About this task = Set the records down again exactly, apart from any pictures in them.

Data to examine =
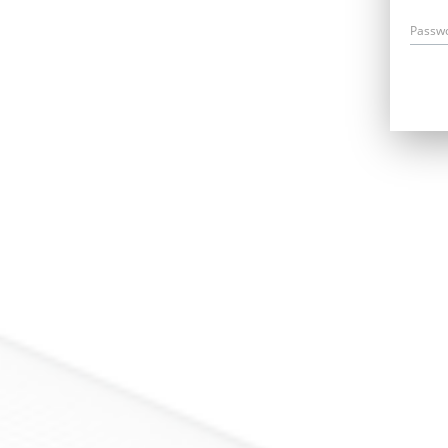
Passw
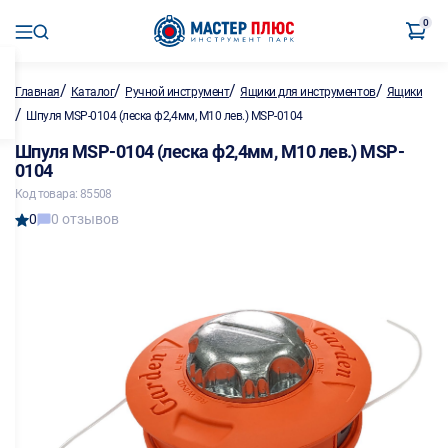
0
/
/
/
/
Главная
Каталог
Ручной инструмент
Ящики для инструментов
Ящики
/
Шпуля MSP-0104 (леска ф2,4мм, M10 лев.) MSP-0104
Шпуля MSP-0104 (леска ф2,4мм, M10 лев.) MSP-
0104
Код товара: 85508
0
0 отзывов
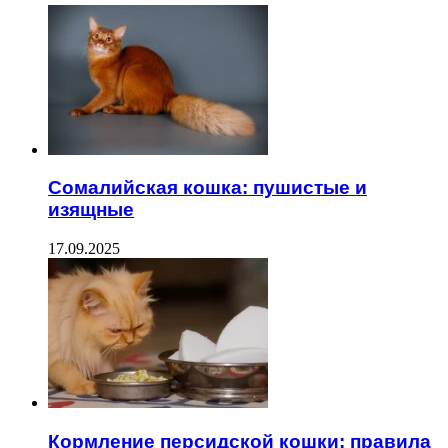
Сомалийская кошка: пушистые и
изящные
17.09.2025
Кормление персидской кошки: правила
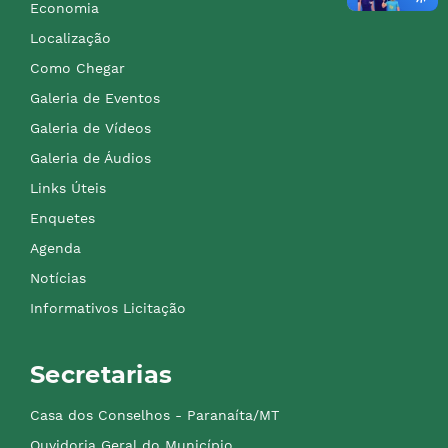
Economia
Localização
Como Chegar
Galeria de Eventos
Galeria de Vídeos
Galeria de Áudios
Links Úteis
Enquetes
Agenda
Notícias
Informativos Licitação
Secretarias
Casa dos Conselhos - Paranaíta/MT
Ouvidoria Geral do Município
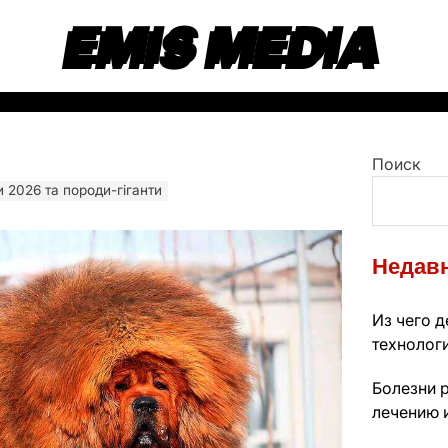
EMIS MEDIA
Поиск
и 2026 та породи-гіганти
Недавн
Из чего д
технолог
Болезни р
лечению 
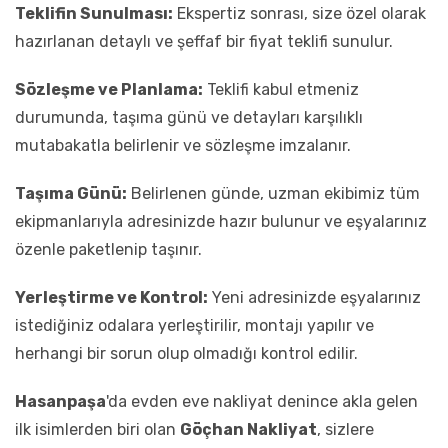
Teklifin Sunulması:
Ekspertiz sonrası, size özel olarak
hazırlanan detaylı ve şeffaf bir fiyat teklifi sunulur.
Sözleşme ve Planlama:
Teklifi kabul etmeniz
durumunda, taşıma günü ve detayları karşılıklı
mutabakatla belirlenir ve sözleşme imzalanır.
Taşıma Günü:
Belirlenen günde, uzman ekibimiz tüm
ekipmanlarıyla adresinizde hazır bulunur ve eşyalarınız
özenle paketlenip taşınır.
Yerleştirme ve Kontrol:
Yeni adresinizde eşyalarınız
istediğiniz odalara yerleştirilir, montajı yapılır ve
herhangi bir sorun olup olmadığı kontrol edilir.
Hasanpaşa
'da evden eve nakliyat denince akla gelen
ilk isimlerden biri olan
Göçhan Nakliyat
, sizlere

Output below =
Passw
0
/
/
/
/
Главная
Каталог
Ручной инструмент
Ящики для инструментов
Ящики
/
Шпуля MSP-0104 (леска ф2,4мм, M10 лев.) MSP-0104
Шпуля MSP-0104 (леска ф2,4мм, M10 лев.) MSP-
0104
Код товара: 85508
0
0 отзывов
Сомалийская кошка: пушистые и
изящные
17.09.2025
Кормление персидской кошки: правила
Economia
Localização
Como Chegar
Galeria de Eventos
Galeria de Vídeos
Galeria de Áudios
Links Úteis
Enquetes
Agenda
Notícias
Informativos Licitação
Secretarias
Casa dos Conselhos - Paranaíta/MT
Ouvidoria Geral do Município
EMIS MEDIA
Поиск
и 2026 та породи-гіганти
Недавн
Из чего д
технолог
Болезни р
лечению 
Teklifin Sunulması:
Ekspertiz sonrası, size özel olarak
hazırlanan detaylı ve şeffaf bir fiyat teklifi sunulur.
Sözleşme ve Planlama:
Teklifi kabul etmeniz
durumunda, taşıma günü ve detayları karşılıklı
mutabakatla belirlenir ve sözleşme imzalanır.
Taşıma Günü:
Belirlenen günde, uzman ekibimiz tüm
ekipmanlarıyla adresinizde hazır bulunur ve eşyalarınız
özenle paketlenip taşınır.
Yerleştirme ve Kontrol:
Yeni adresinizde eşyalarınız
istediğiniz odalara yerleştirilir, montajı yapılır ve
herhangi bir sorun olup olmadığı kontrol edilir.
Hasanpaşa
'da evden eve nakliyat denince akla gelen
ilk isimlerden biri olan
Göçhan Nakliyat
, sizlere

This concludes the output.